Wednesday, October 1, 2014

The Great Country Estates of Britains Series. Blickling Hall Part Two

We continue our tour of Blickling Hall with the gardens...
Above: The clocktower. Reminiscent of the stone clock tower at Hatfield house, but this tower is actually constructed of wood and painted and plastered to look like stone!

Below: A simple colonnade.

In the 18th century John Hobart, the second Early of Buckingham redesigned the baroque styled parterres gardens like so many gardens of the 18th centruy, in the landscape style and included woods, follies and lakes.

Follwing the second earl's death his daughter employed Humphry Repton to continue redesigning the gardens. The estate covers almost 5000 acres, 55acres in garden

The current large lawn with its four large corner beds was designed in 1930s by Norah Lindsay in response to critical comments made in Country Life magazine which had upset the 11th marquis of Lothian, Philip Henry Kerr, the then heir of Blickling.

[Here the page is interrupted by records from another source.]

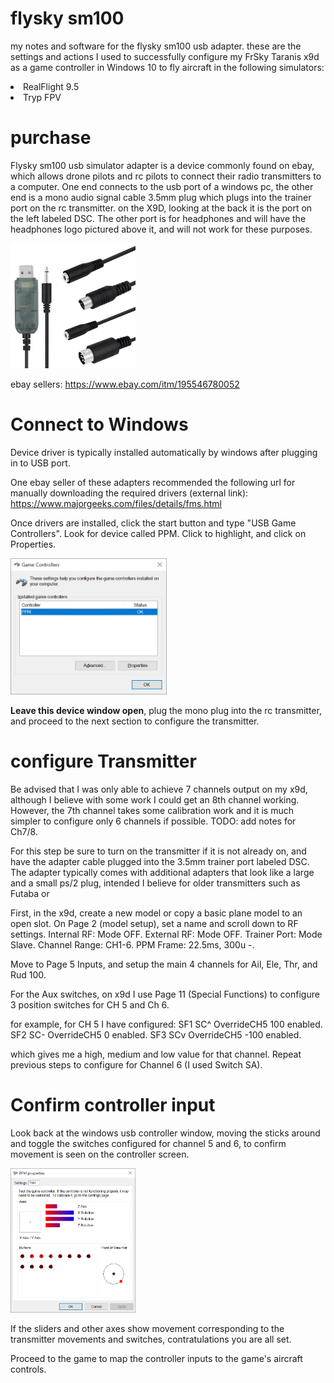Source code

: # flysky sm100
my notes and software for the flysky sm100 usb adapter. these are the settings and actions I used to successfully configure my FrSky Taranis x9d as a game controller in Windows 10 to fly aircraft in the following simulators:
<li>RealFlight 9.5</li>
<li>Tryp FPV</li>

# purchase
Flysky sm100 usb simulator adapter is a device commonly found on ebay, which allows drone pilots and rc pilots to connect their radio transmitters to a computer. One end connects to the usb port of a windows pc, the other end is a mono audio signal cable 3.5mm plug which plugs into the trainer port on the rc transmitter. on the X9D, looking at the back it is the port on the left labeled DSC. The other port is for headphones and will have the headphones logo pictured above it, and will not work for these purposes. 

<img src="https://github.com/joshbasquez/flysky_sm100/blob/main/images/usbppm.png" width="200">

ebay sellers:
https://www.ebay.com/itm/195546780052

# Connect to Windows
Device driver is typically installed automatically by windows after plugging in to USB port. 

One ebay seller of these adapters recommended the following url for manually downloading the required drivers (external link):
https://www.majorgeeks.com/files/details/fms.html

Once drivers are installed, click the start button and type "USB Game Controllers". Look for device called PPM. Click to highlight, and click on Properties.

<img src="https://github.com/joshbasquez/flysky_sm100/blob/main/images/win10_usb_controllers.png" width="250">

<b>Leave this device window open</b>, plug the mono plug into the rc transmitter, and proceed to the next section to configure the transmitter.

# configure Transmitter
Be advised that I was only able to achieve 7 channels output on my x9d, although I believe with some work I could get an 8th channel working. However, the 7th channel takes some calibration work and it is much simpler to configure only 6 channels if possible. TODO: add notes for Ch7/8.

For this step be sure to turn on the transmitter if it is not already on, and have the adapter cable plugged into the 3.5mm trainer port labeled DSC. The adapter typically comes with additional adapters that look like a large and a small ps/2 plug, intended I believe for older transmitters such as Futaba or 

First, in the x9d, create a new model or copy a basic plane model to an open slot. On Page 2 (model setup), set a name and scroll down to RF settings.
Internal RF: Mode OFF. 
External RF: Mode OFF. 
Trainer Port: Mode Slave. Channel Range: CH1-6. PPM Frame: 22.5ms, 300u -.

Move to Page 5 Inputs, and setup the main 4 channels for Ail, Ele, Thr, and Rud 100. 

For the Aux switches, on x9d I use Page 11 (Special Functions) to configure 3 position switches for CH 5 and Ch 6. 

for example, for CH 5 I have configured:
SF1 SC^ OverrideCH5 100  enabled.
SF2 SC- OverrideCH5 0    enabled. 
SF3 SCv OverrideCH5 -100 enabled. 

which gives me a high, medium and low value for that channel. Repeat previous steps to configure for Channel 6 (I used Switch SA). 

# Confirm controller input
Look back at the windows usb controller window, moving the sticks around and toggle the switches configured for channel 5 and 6, to confirm movement is seen on the controller screen. 

<img src="https://github.com/joshbasquez/flysky_sm100/blob/main/images/usb-ppm-properties.png" width="200">

If the sliders and other axes show movement corresponding to the transmitter movements and switches, contratulations you are all set. 

Proceed to the game to map the controller inputs to the game's aircraft controls.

As you can see from the many statues, urns, sundials and benches the garden is not lacking in ornamentation.

Above: Statue of a dog. Below: A Herm marking the boundary from the main garden to the steps up towards the temple folly.

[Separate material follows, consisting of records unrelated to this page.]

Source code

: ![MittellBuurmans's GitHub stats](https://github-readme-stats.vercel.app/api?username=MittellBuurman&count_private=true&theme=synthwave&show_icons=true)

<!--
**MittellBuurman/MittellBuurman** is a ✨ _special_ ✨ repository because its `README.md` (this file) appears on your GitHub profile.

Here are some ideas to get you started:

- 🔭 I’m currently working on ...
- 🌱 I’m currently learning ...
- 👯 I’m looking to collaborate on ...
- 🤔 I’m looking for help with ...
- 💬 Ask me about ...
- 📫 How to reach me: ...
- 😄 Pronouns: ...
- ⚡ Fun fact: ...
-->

Above: View back from the steps towards the hall.

Below: View on from the steps towards the folly.
Above: The little Doric temple folly, built about 1728. 
Below: Peter standing on its steps, with the view back to the house.

Below: Sundial in an enclosed garden.

Above: Stretching out into the park, the sunlight was fading fast, which did provide some nice photos before is disappeared completely.

The orangery was built in the 1870s to over winter tender citrus fruit...

Just before the sun set completely we made it to a pub on the edge of the estate and managed to get a couple of pints in before heading back to Kings Lynn for the night, ready to head off to Sandringham and Holkham the following day.